Der Mann holt erst mal sein Bier aus dem Kühlschrank, bevor er dieser Prinzessin Bescheid sagt. Soll sich nicht so anstellen. Das sieht sie ein, der Morgen graut, und Pekings Radfahrer sind auf dem Weg zur Arbeit.

In der Premiere hat dieses Finale einige vereinzelte Lacher geerntet, sehr viel lauter jedoch waren am Ende die Buh-Rufe. Sie galten allein der Regie, nicht dem Bühnenbild und schon gar nicht dem Ensemble. Der Pop des Comics ist nur die Verpackung. Der Kern sitzt hier, im Vorstadthäuschen mit Garage. Der Kaiser von China hat da immer schon gewohnt, er trägt ein Mielke-Hütchen. Da nun soll Darío Volonté seinen letzten Sieg besingen, den er erringen will: die Liebe der Turandot. Sylvie Valayre tritt hinzu, widerstrebend zunächst, doch dann beginnt das Duett eines unfassbaren, ungläubig hingenommenen Glücks zu strömen, aufgehoben in reinem Gesang, in reiner Musik, die hier nicht mehr abbrechen muss, weil Luciano Berio kurz vor seinem Tod die von Puccini hinterlassenen Skizzen des Finales kongenial vollendet hat.

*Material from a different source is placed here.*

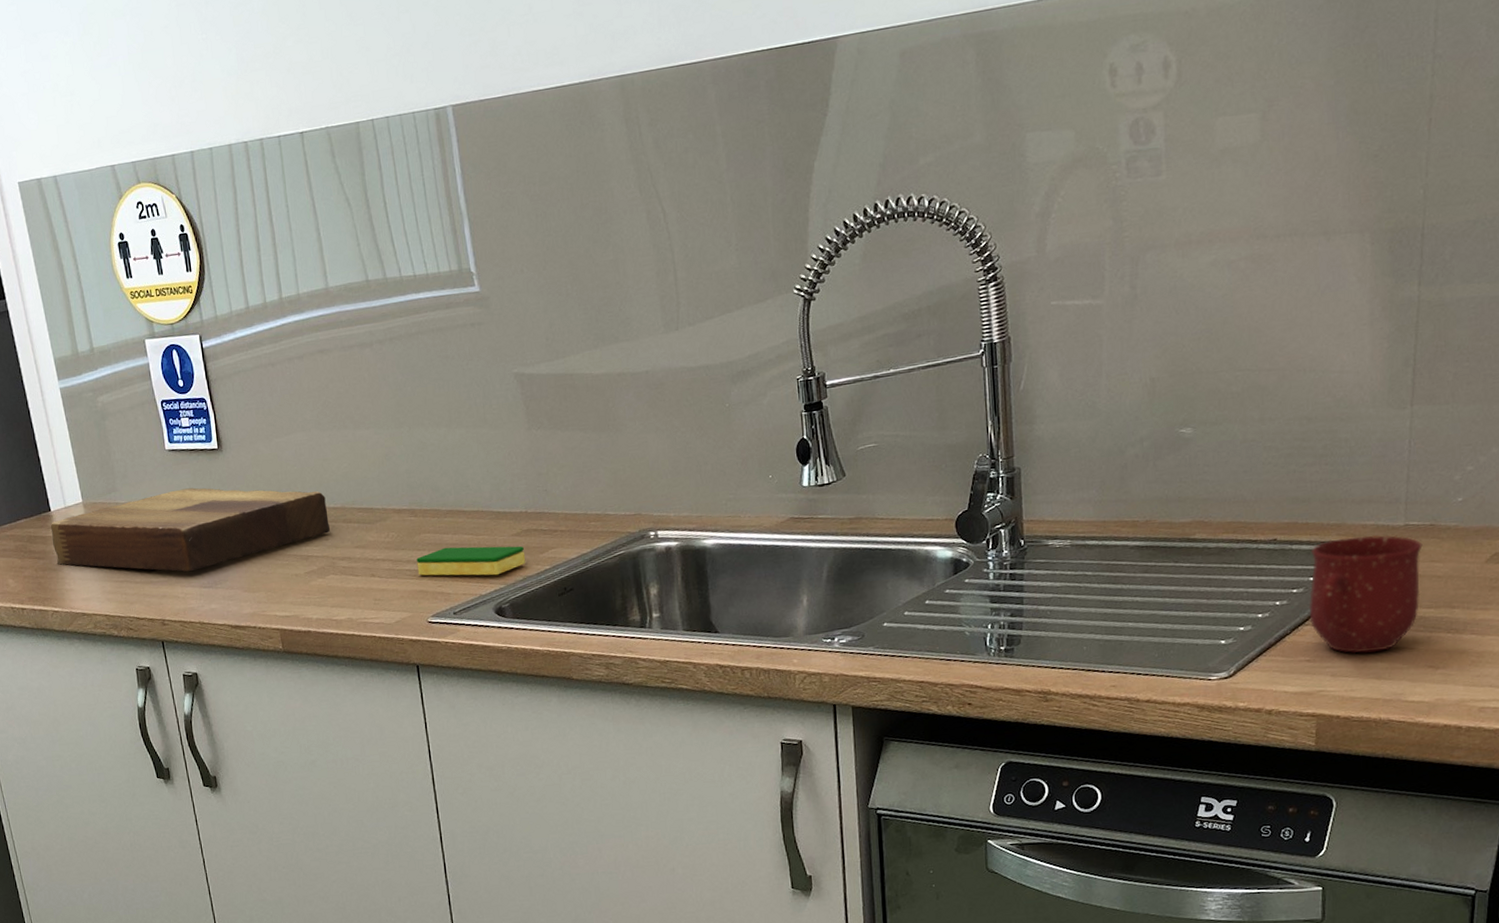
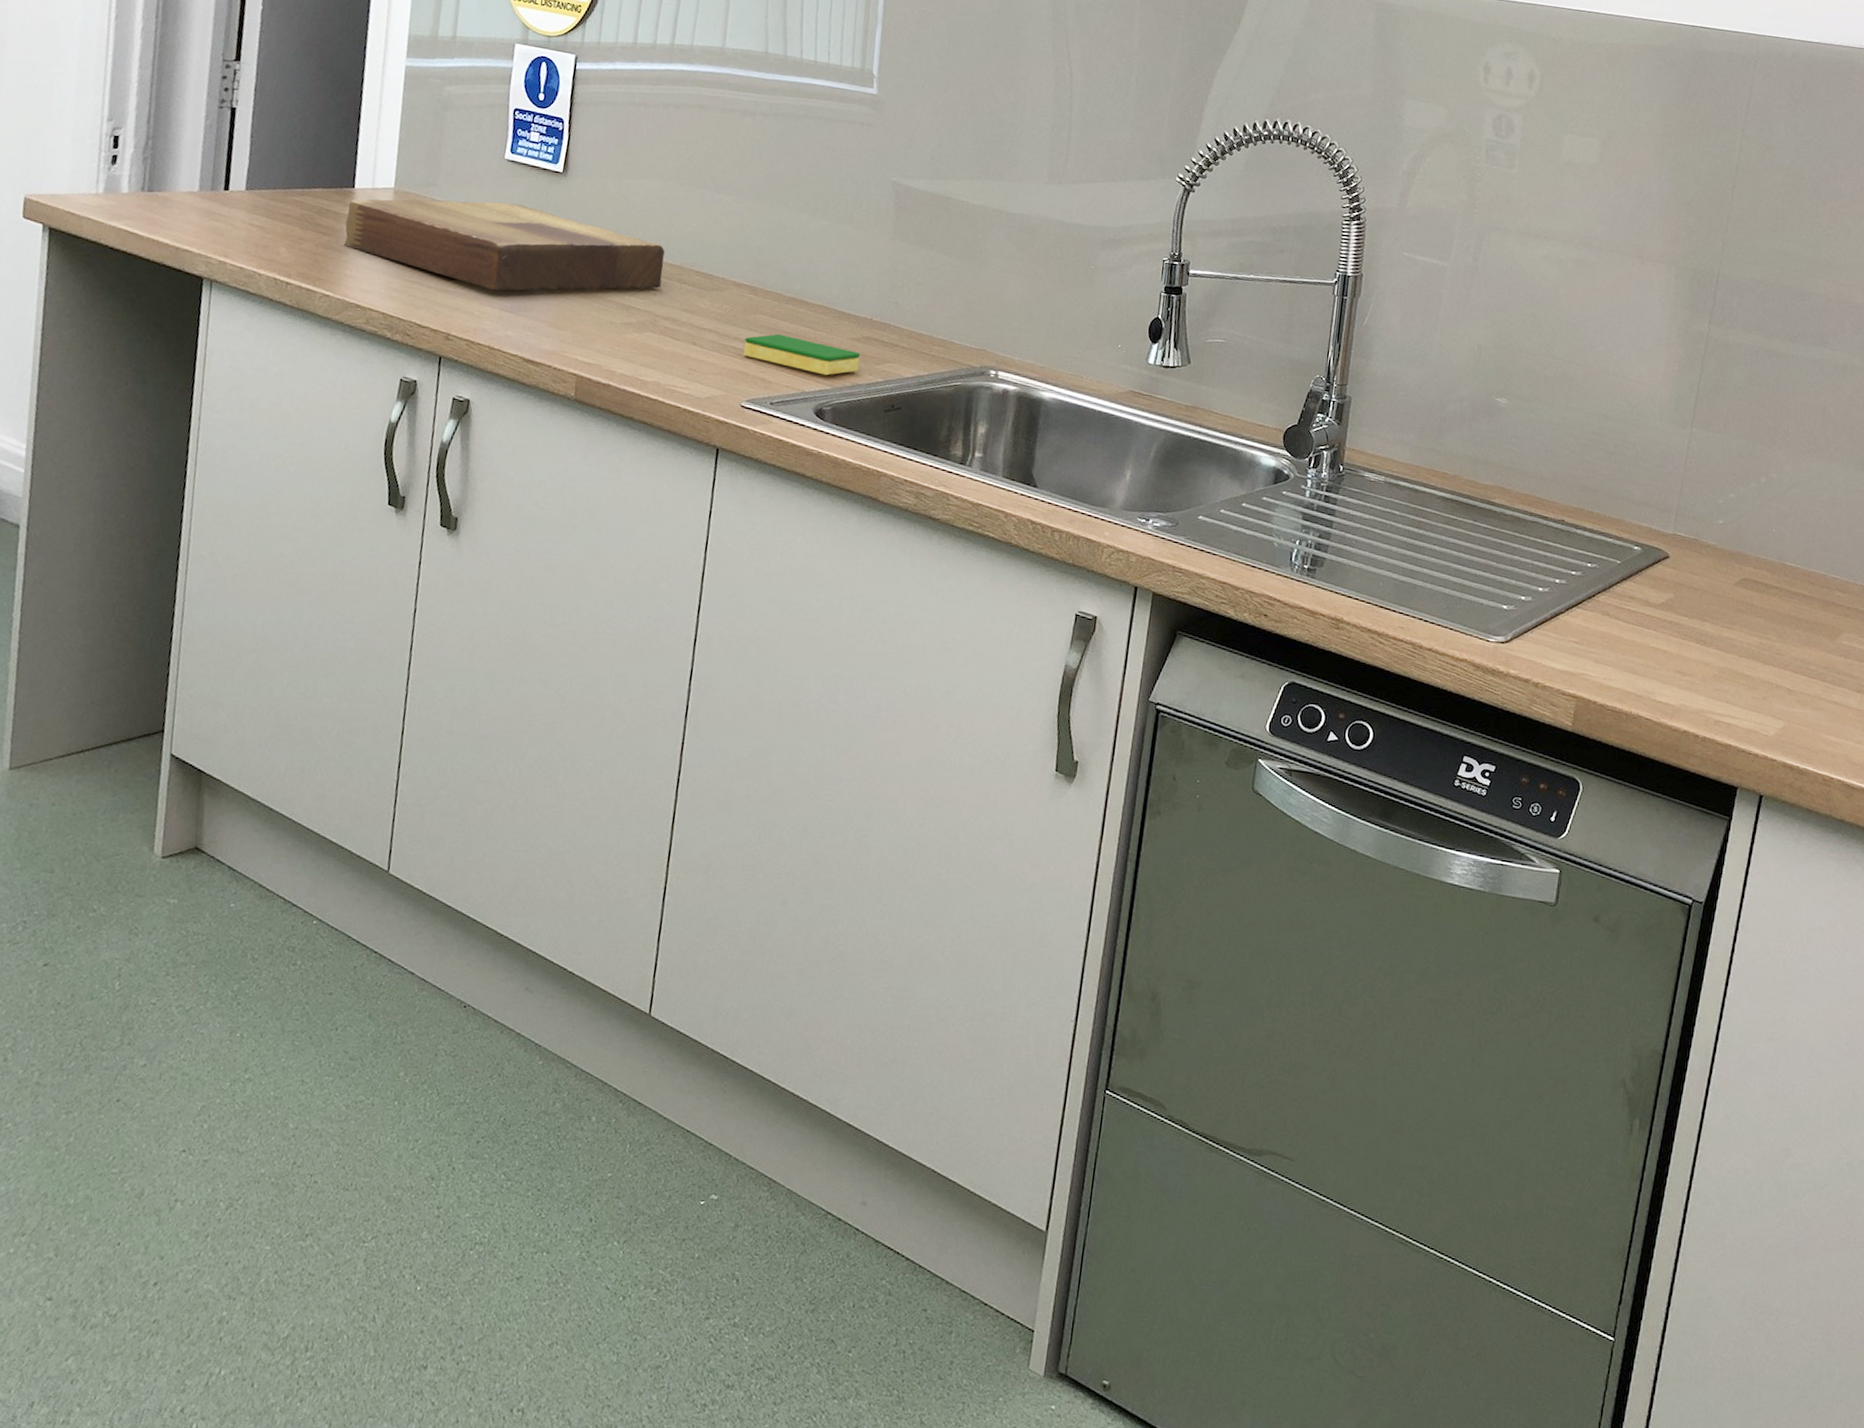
mug: present [1309,535,1423,654] -> none [1583,532,1686,648]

Nichts mehr bleibt dann übrig von Küchentisch und Bierflasche. Dörries Einfälle sind viel zu klein für all das, was Kent Nagano am Pult der Staatskapelle dieser Oper zurückgibt. Nur selten lässt er das Orchester zum symphonischen Eigenleben aufspielen, viel lieber lässt er es mit schier unendlicher Einfühlsamkeit den Gesang begleiten.

Beinahe nebenbei enthüllt Nagano damit das wirkliche Rätsel dieser Oper: Eine vollkommen originelle, wenn auch oft nur illustrative, aber mit höchster Eleganz und Ökonomie der Mittel instrumentierte Musik gibt einfachen, menschlichen Leidenschaften jene Form, in der sie endlich zu der großen Geste aufleben können, die in ihnen steckt. Das ist ihre Wahrheit, die auch am Küchentisch verstanden werden kann. Auch wenn sie dort nicht zu Hause ist.